The trove includes email threads sent among the defendants and video of the
UC Irvine and UC Riverside students shouting down Israeli Ambassador Michael
Oren’s Feb. 8, 2010, speech at UCI.

The district attorney rarely releases evidence online but did so this time
because of intense public interest, said D.A. spokeswoman Farrah Emami.

Among the evidence released was 45 minutes of video from Oren’s speech before
an audience of 700 in a UCI ballroom. In the video, the students shout, “Michael
Oren: Propagating murder is not an expression of free speech!” and other phrases
critical of Israeli policies toward Palestinians. The defendants, all of them
young men, are Muslim.

Also released was a video shown to jurors during the trial of an unidentified
person gathering protesters outside saying, “We pretty much shut him down,” a
phrase that Deputy District Attorney Dan Wagner quoted repeatedly during the
trial to describe how Oren was illegally disrupted.

Email threads among the students planning their disruption were also made
available to the public.

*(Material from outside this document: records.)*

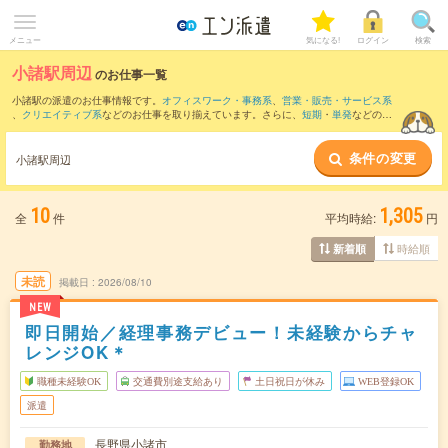
メニュー
気になる!
ログイン
検索
小諸駅周辺
のお仕事一覧
小諸駅の派遣のお仕事情報です。
オフィスワーク・事務系
、
営業・販売・サービス系
、
クリエイティブ系
などのお仕事を取り揃えています。さらに、
短期
・
単発
などの期
間や、
職種未経験OK
などのこだわり条件で絞り込んでいただけます。
条件の変更
また、
大屋駅
・
滋野駅
・
北中込駅
・
佐久平駅
・
御代田駅
など近隣駅のお仕事もご確認
小諸駅周辺
いただけます。
10
1,305
全
件
平均時給:
円
時給順
新着順
未読
掲載日
2026/08/10
NEW
即日開始／経理事務デビュー！未経験からチャ
レンジOK＊
職種未経験OK
交通費別途支給あり
土日祝日が休み
WEB登録OK
派遣
長野県小諸市
勤務地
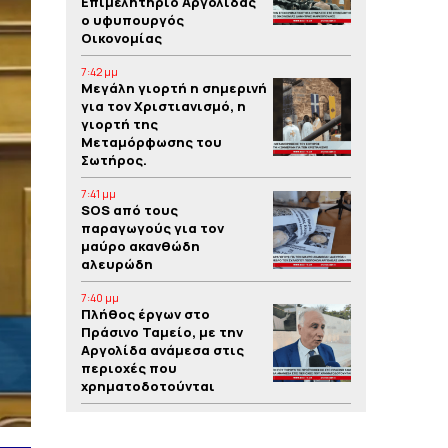
Επιμελητήριο Αργολίδας
ο υφυπουργός
Οικονομίας
7:42 μμ
Μεγάλη γιορτή η σημερινή
για τον Χριστιανισμό, η
γιορτή της
Μεταμόρφωσης του
Σωτήρος.
7:41 μμ
SOS από τους
παραγωγούς για τον
μαύρο ακανθώδη
αλευρώδη
7:40 μμ
Πλήθος έργων στο
Πράσινο Ταμείο, με την
Αργολίδα ανάμεσα στις
περιοχές που
χρηματοδοτούνται
7:39 μμ
Yπόθεση δολοφονίας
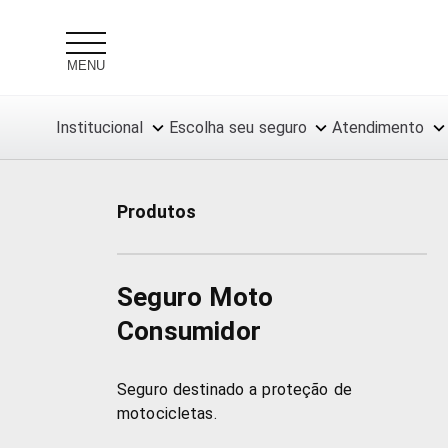
MENU
Institucional
Escolha seu seguro
Atendimento
Produtos
Seguro Moto
Consumidor
Seguro destinado a proteção de
motocicletas.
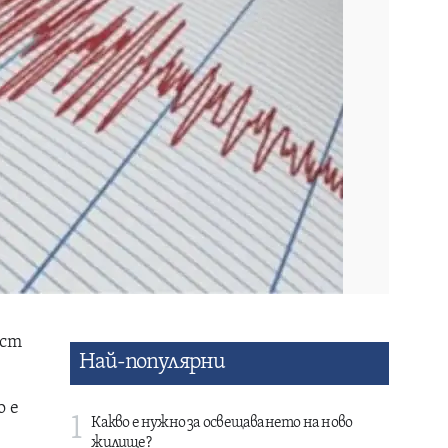
аст
Най-популярни
о е
1
Какво е нужно за освещаването на ново
жилище?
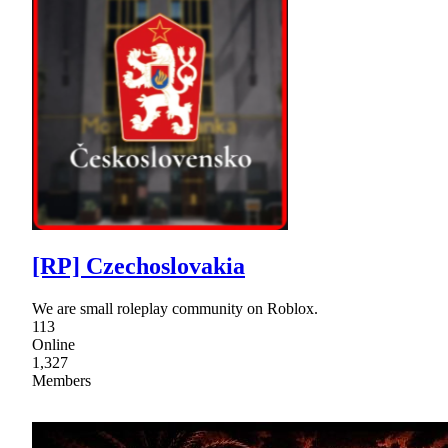
[RP] Czechoslovakia
We are small roleplay community on Roblox.
113
Online
1,327
Members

The emails indicated the protest was planned ahead of
time, as the D.A. contended.

“For those who did not attend the meeting, after extensive discussion we
decided that we will be staging a University of Chicago-style disruption of the
Ambassador’s speech,” one of the emails states, a reference to an earlier
protest in Chicago.

Comments in the emails are also highly critical of Oren, at one time accusing
him of war crimes, and Israel’s treatment of the Palestinians.

“Oren is someone who is coming to spew Israeli propaganda and try to
propagate the idea that Israel is a country simply defending itself from its
Palestinian oppressors,” one states. “This is significant for a number of
reasons, and as Muslims and supporters of the plight of the Palestinians, it is
our duty to come and speak out against such a person.

“It is our duty to show the people who are going to listen that this man is a
war criminal, and we will not allow a platform for him to spread his lies on our
campus, whether it be at UCI or any other campus around the nation.”

After charges were filed, prominent Jewish leaders in Los Angeles showed
support for Prosecutor Tony Rackauckas afterward, saying the defendants acted
illegally and defamed Oren. A small group of Jewish leaders said they disagreed
with the defendants’ statements but said they should not have been prosecuted
for speaking out.

The D.A.’s office was unable to discuss the case for about four months after
Judge Peter J. Wilson issued a gag order barring the D.A.’s office, as well as
the defendants and defense lawyers from discussing the case in May.

Ten of the 11 original defendants were convicted Friday for conspiring to
disrupt and disrupting an event. Another defendant accepted community service in
exchange for a plea agreement that will clear his record.

The evidence can be viewed at www.orangecountyda.com/home/index.asp?page=486.